Old-Barbarossa Cesar wrote: "And if graphic novels were part of the cultural conversation and selling in significant numbers, that didn't require a film or television adaptation to be a bestseller, than your assessment might have worth..."

Hmmm, I noted: "what films and books do they go for? Break them into the medium with something from the same genre."
I think you have to take a gentle approach to those new to the medium, if they have no interest in spandex clad heroes then starting them on Watchmen would be pointless (as good as it is). But giving a fan of The Big Sleep a copy of Fell Volume 1: Feral City might turn them.
This is an approach I've seen work with a friend who was all about conspiracy theory books and went from Global Frequency Vol. 1: Planet Ablaze and The Losers, vol. 1: Ante Up to Alan Moore's work.
And it doesn't hurt to let folk read The Adventures of Barry Ween, Boy Genius 1...it doesn't all have to be serious artistic stuff, sometimes ass jokes work too.

message 47: by Cesare (new)

Cesare (spiritscar) | 22 comments Old-Barbarosa, ass jokes can be just what some people need. One of the best comic books series' out there I would say is The Goon.
A wonderful book for newbies. It's fresh, funny, and irreverent style is a lot of fun.
SO yes I agree, it doesn't always have to be serious artistic stuff to pull in the new readers to the medium.
It will always depend on the person and what their tastes are, and finding the appropriate graphic novel for them. And there will always be a graphic novel for anyone you might know. The beauty of the medium. How rich and diverse it truly is.

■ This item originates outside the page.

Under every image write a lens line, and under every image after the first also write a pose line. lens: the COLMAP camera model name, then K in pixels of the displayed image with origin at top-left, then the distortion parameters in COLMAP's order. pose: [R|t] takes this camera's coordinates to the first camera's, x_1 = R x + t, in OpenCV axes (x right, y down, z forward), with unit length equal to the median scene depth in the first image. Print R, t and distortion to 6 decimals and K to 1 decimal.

That being said, certain graphic novels do rise as classics of the medium as certain novels do.
They transcend culture and genre and find a universal truth. For me Grant Morrison's We3 is one of those books. That is why I cited it earlier as an excellent first time graphic novel for newbies.
A beautiful and moving story, exquisitely illustrated, and that is an original and self-contained book.
No decades of history and baggage attached.

message 48: by Old-Barbarossa (new)

Old-Barbarossa Aye, love the Goon.
I think the medium is just that though, a way of transmitting the tales or message.
If the only comics in existence were those Japanese romance manga things then I wouldn't be interested in the medium as they would be the only tales available. A genre I have little time for.
But, as with cinema, comics are a broad church. And while I do get a bit like "comic shop guy" from the Simpsons from time to time, I try to be subtle in my evangelism for the artform.
Having said that, I find the way people read any books similar. No point in raving about The Count of Monte Cristo to someone who only reads vampire lit.

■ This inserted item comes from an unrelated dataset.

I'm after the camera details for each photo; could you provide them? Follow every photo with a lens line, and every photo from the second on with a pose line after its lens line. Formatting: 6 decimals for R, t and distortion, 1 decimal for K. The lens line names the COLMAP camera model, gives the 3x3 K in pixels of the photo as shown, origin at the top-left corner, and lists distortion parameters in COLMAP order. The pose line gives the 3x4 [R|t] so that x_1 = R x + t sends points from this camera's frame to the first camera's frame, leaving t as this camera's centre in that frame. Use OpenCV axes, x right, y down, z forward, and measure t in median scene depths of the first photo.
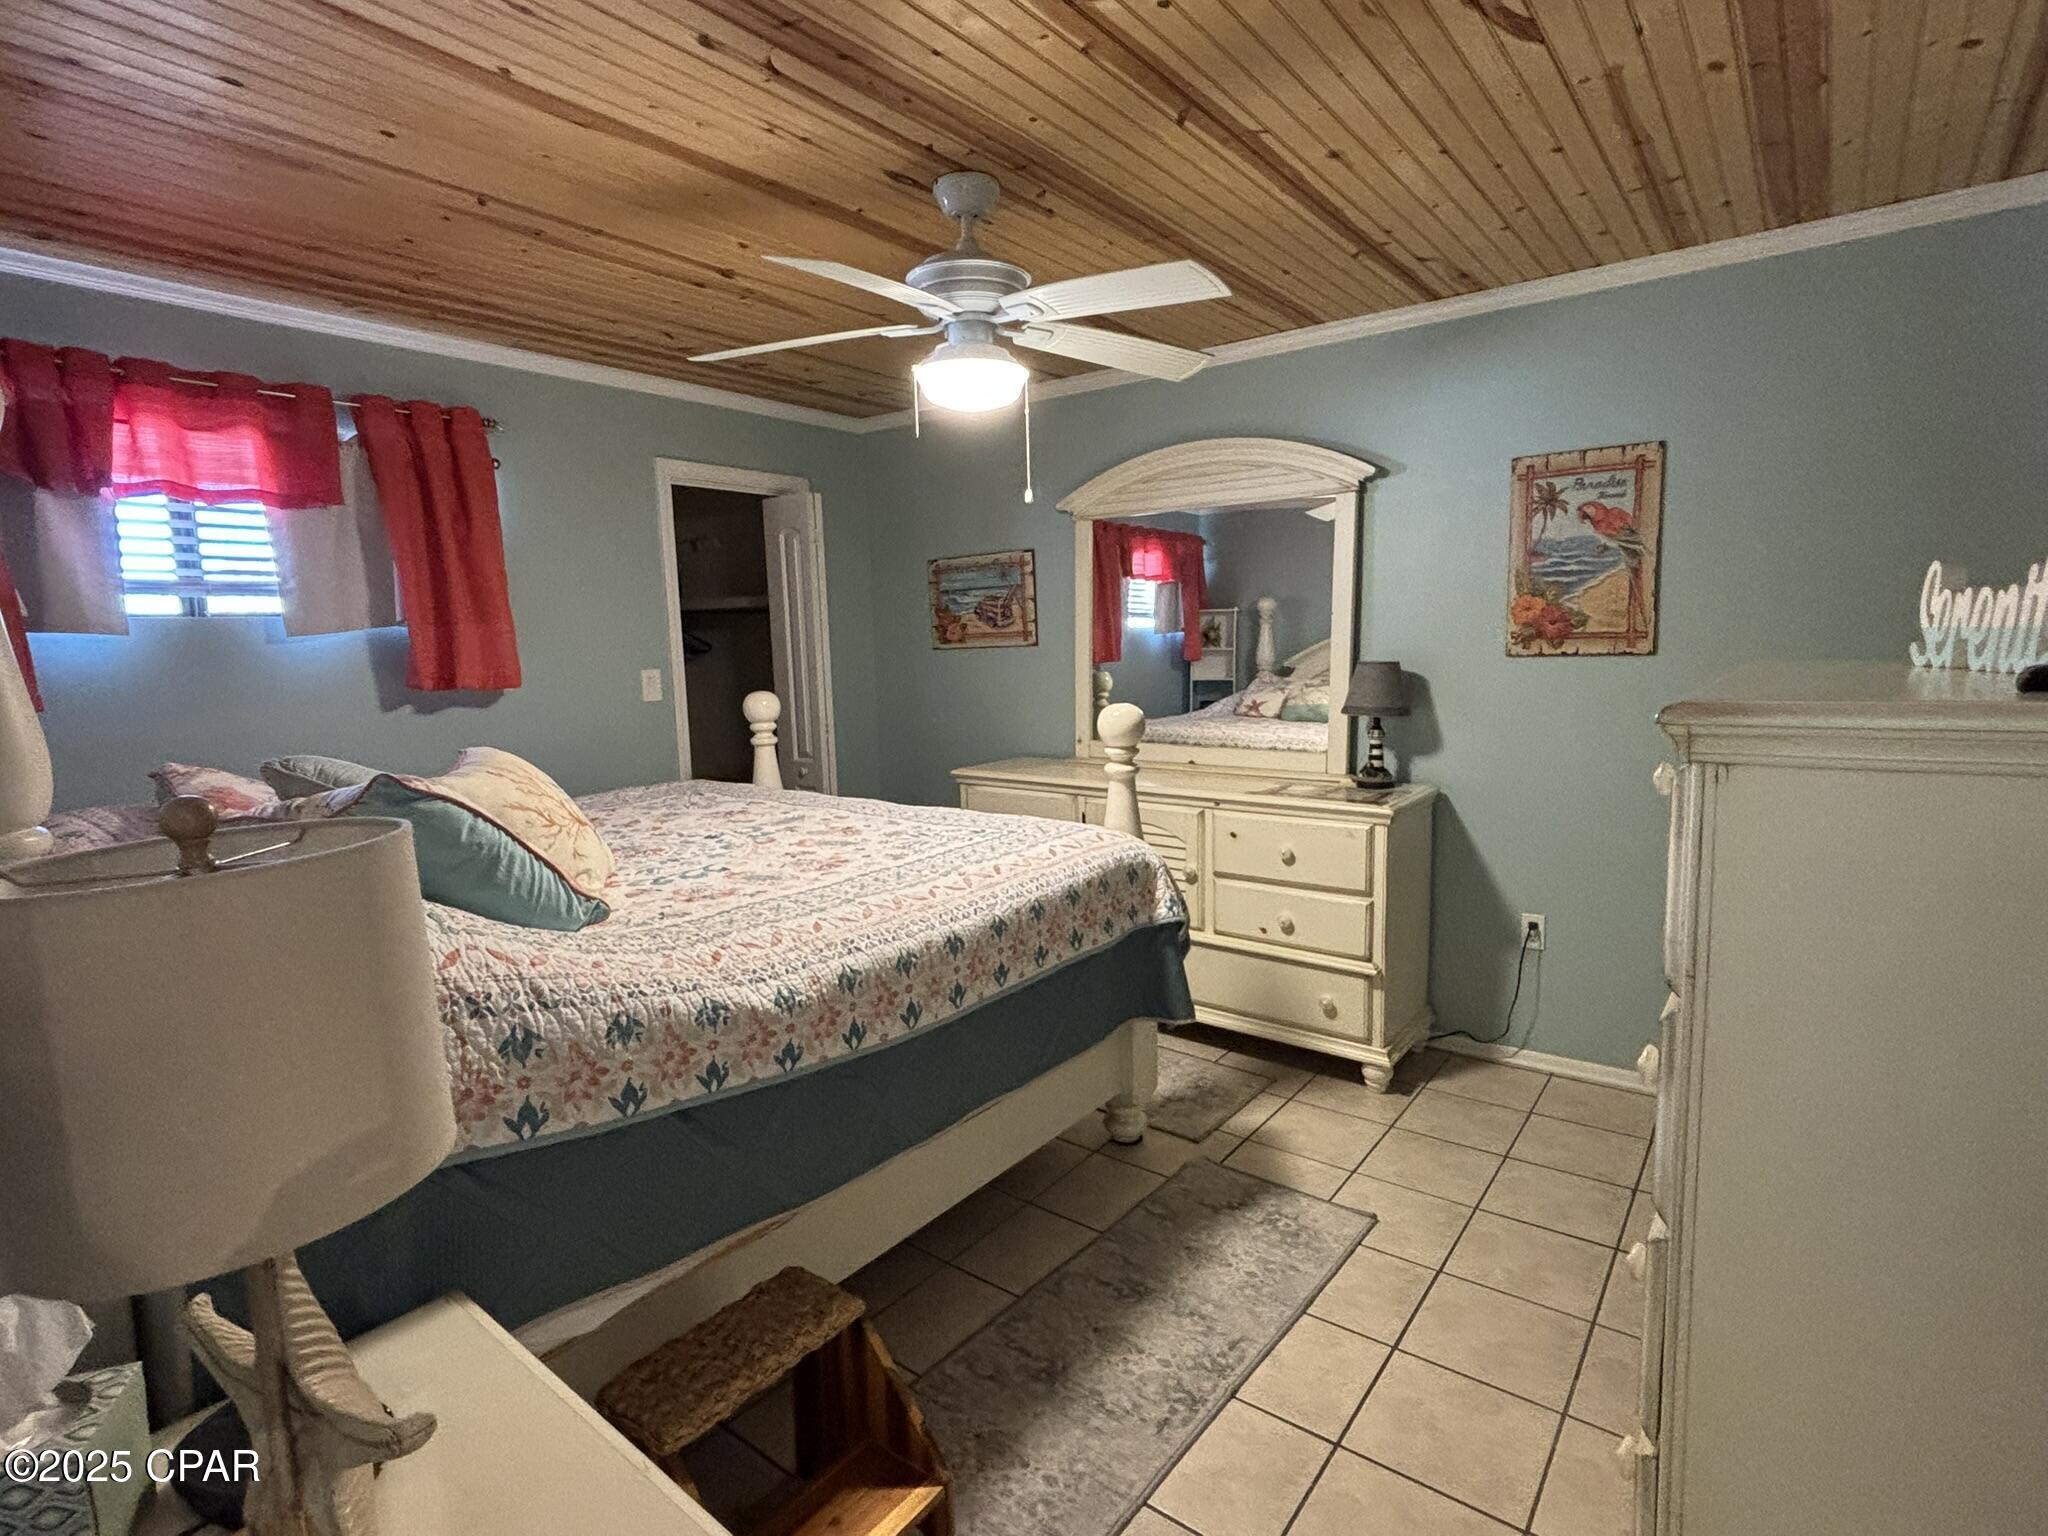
lens RADIAL K [[1044.3, 0, 1012.7], [0, 1044.3, 767.7], [0, 0, 1]] dist [0.003354, -0.008818]
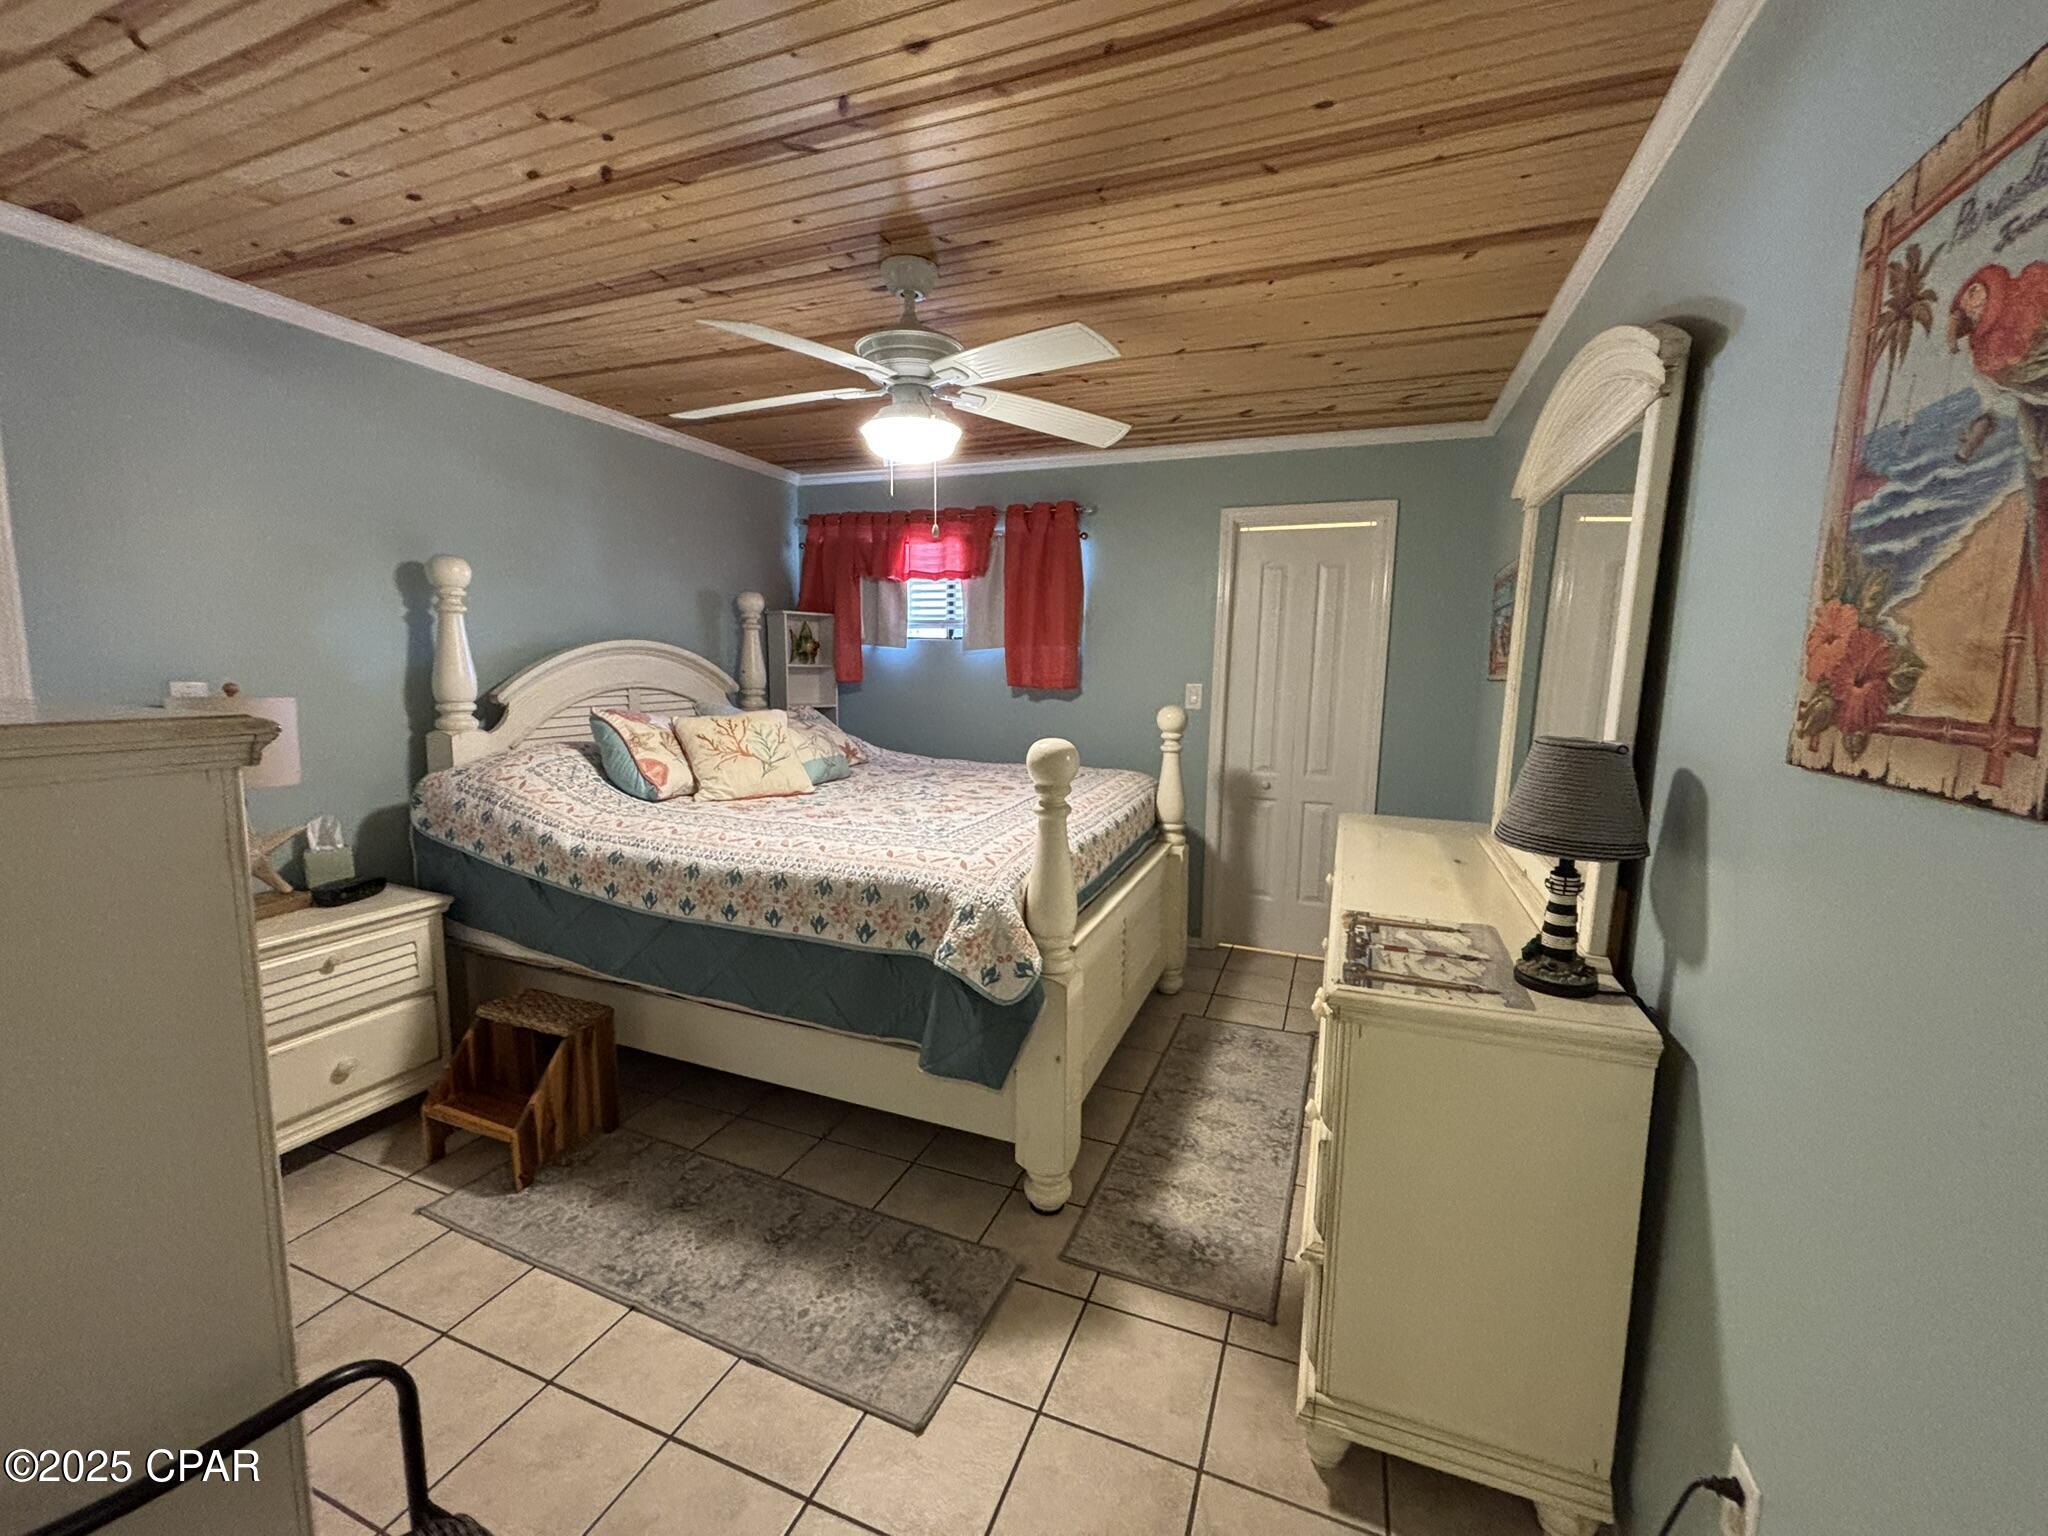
lens RADIAL K [[832.8, 0, 1012.7], [0, 832.8, 766.7], [0, 0, 1]] dist [-0.006162, -0.000013]
pose [[0.268102, 0.151594, -0.951389, 0.728473], [-0.143214, 0.982841, 0.116248, -0.108044], [0.952686, 0.105086, 0.285212, 0.699960]]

message 49: by Dana * (new)

Dana * (queenofegypt) Would these even count as graphic novels it the medium today, I just read Macbeth (No Fear Shakespeare Graphic Novels) by SparkNotes Editors and Shakespeare's Macbeth The Manga Edition by Adam Sexton

message 50: by Old-Barbarossa (new)

Old-Barbarossa That's a point...what ratio of text to pictures changes a book from an illustrated book to a comic/graphic novel? Is it once the graphic bit becomes integral to the story? So variable for each work...don't think Perrault's Fairy Tales counts but the Gustav Dore (Illustrator) work is incredible.